Consider a case where we have two or more rational agents who have in some sense the same evidence, but who evaluate the force of the evidence differently and who have different priors, and who assign different credences to p. Suppose for simplicity that you are a completely undecided agent, with no evidence of your own, rather than one of the people with the evidence (this brackets one of the questions that the disagreement literature is concerned with—whether if you are one of these agents, you should stand pat or not). What credence should we assign after aggregating the agents' different credences?

An obvious suggestion is that we average the credences. That suggestion is incorrect, I believe.

The intuition I have is that averaging is the right move to make when aggregating estimates that are likely to suffer from normally distributed errors. But credences do not suffer from normally distributed errors. Suppose the correct credence, given the evidence, is 0.9. The rational agent's credences is not normally distributed around 0.9, since it cannot exceed 1 or fall below 0.

However, once we replace the credences with logarithms of odds, as we have learned to do from Turing, where the log-odds corresponding to a credence p is log (p/(1−p)), then we are dealing with the sorts of additive quantities where we can expect normally distributed error. When we are dealing with log-odds, Bayes' theorem becomes additive:

• posterior-log-odds = prior-log-odds + log-likelihood-ratio.
We can think of the rational agents as having normally distributed errors for their prior log-odds and for their estimate of the evidence's log-likelihood-ratio. (Maybe more can be said in defense of those assumptions.) We idealize, then, by supposing errors to be independent. And in cases where we are dealing with independent normally distributed errors, the best aggregation of the estimates is arithmetic averaging (cf. this post on voting).

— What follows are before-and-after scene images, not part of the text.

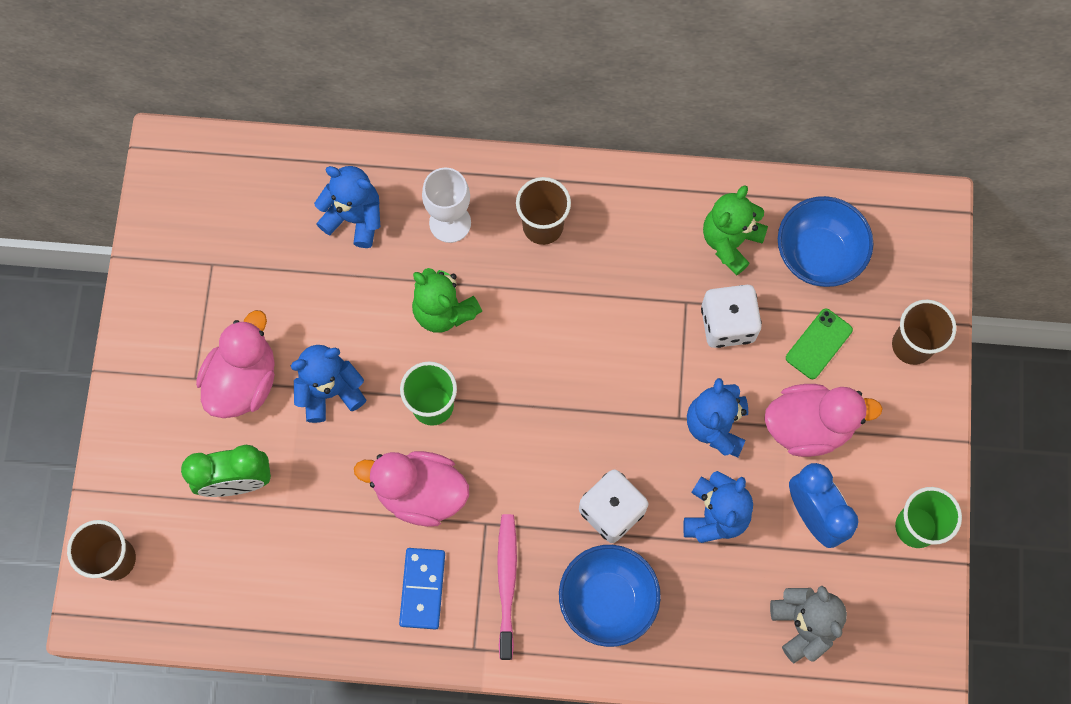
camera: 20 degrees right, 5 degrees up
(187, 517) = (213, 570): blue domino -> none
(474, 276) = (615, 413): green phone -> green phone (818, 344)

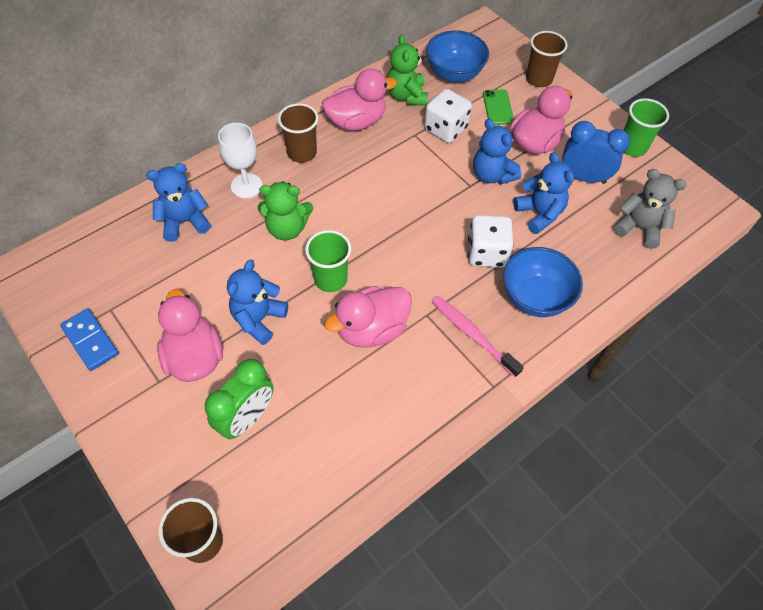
camera: 45 degrees left, 15 degrees down
(422, 589) = (429, 379): blue domino -> blue domino (90, 340)
(639, 232) = (356, 122): none -> pink duck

If this line of thought works, what we should do is calculate the log-odds corresponding to the agents' credences, average these (somehow weighting by competence, I suppose, if there is competence data), and then calculate the credence corresponding to that average.

This method handles symmetry cases just as ordinary averaging does. If one agent says 0.9 and another says 0.1, then we get 0.5, as we should.

But this method of aggregation yields significantly different results when some of the credences are close to 0 or 1. Suppose we have two agents with credences 0.1 and 0.99. The arithmetic average would be 0.55. But this method recommends 0.77. Suppose we have three agents with credences 0.1, 0.1 and 0.99. The arithmetic average would be 0.40. But our aggregation method yields 0.52. On the other hand, if we have credences 0.02 and 0.8, we get 0.22. All this is correct, under the normal distribution in log-odds error assumption.

If you want to play with this, I made a simple credence aggregation calculator.

This method, thus, accords greater weight to those who are more certain, in either direction. Therefore, the method suffers from the same manipulation problem that the corresponding voting method does. The method will produce terrible results when applied to agents who significantly overestimate probabilities close to 1 or underestimate probabilities close to 0—or when they lie about their credences. That's why I am only advertising this method in the case of rational agents. How useful this is in real life is hard to say. It could be that one just needs to adapt the method by throwing out fairly extreme credences, just as one throws out outliers in science, by taking them to be evidence of credences not formed on the basis of evidence (this need not be pejorative—I am not an evidentialist).

There is, I think, an interesting lesson here that parallels a lesson I drew out in the voting case. In aggregating credences, just as in aggregating votings, we have two desiderata: (1) extract as much useful information as we can from the individual agent data, and (2) not allow individual non-rational or non-team-player agents to manipulate the outcome unduly. These two desiderata are at odds with each other. How far we can trust other agents not to be manipulative affects social epistemology just as it does voting.

But here is a happy thought for those of us who (like me) have high credences in various propositions that are dear to us and where those credences are, we think, evidence-based. For then we get to outvote, in the court of our own minds (for our friends may dismiss us as outliers), more sceptically oriented friends. Let's say my credence that it's objectively wrong to torture those known to be innocent is 0.99999999, but I have two colleagues who incline to irrealism, and hence assign 0.1 to this claim. Even if I accord no greater weight to my own opinions, I still end up with an aggregate credence of 0.99.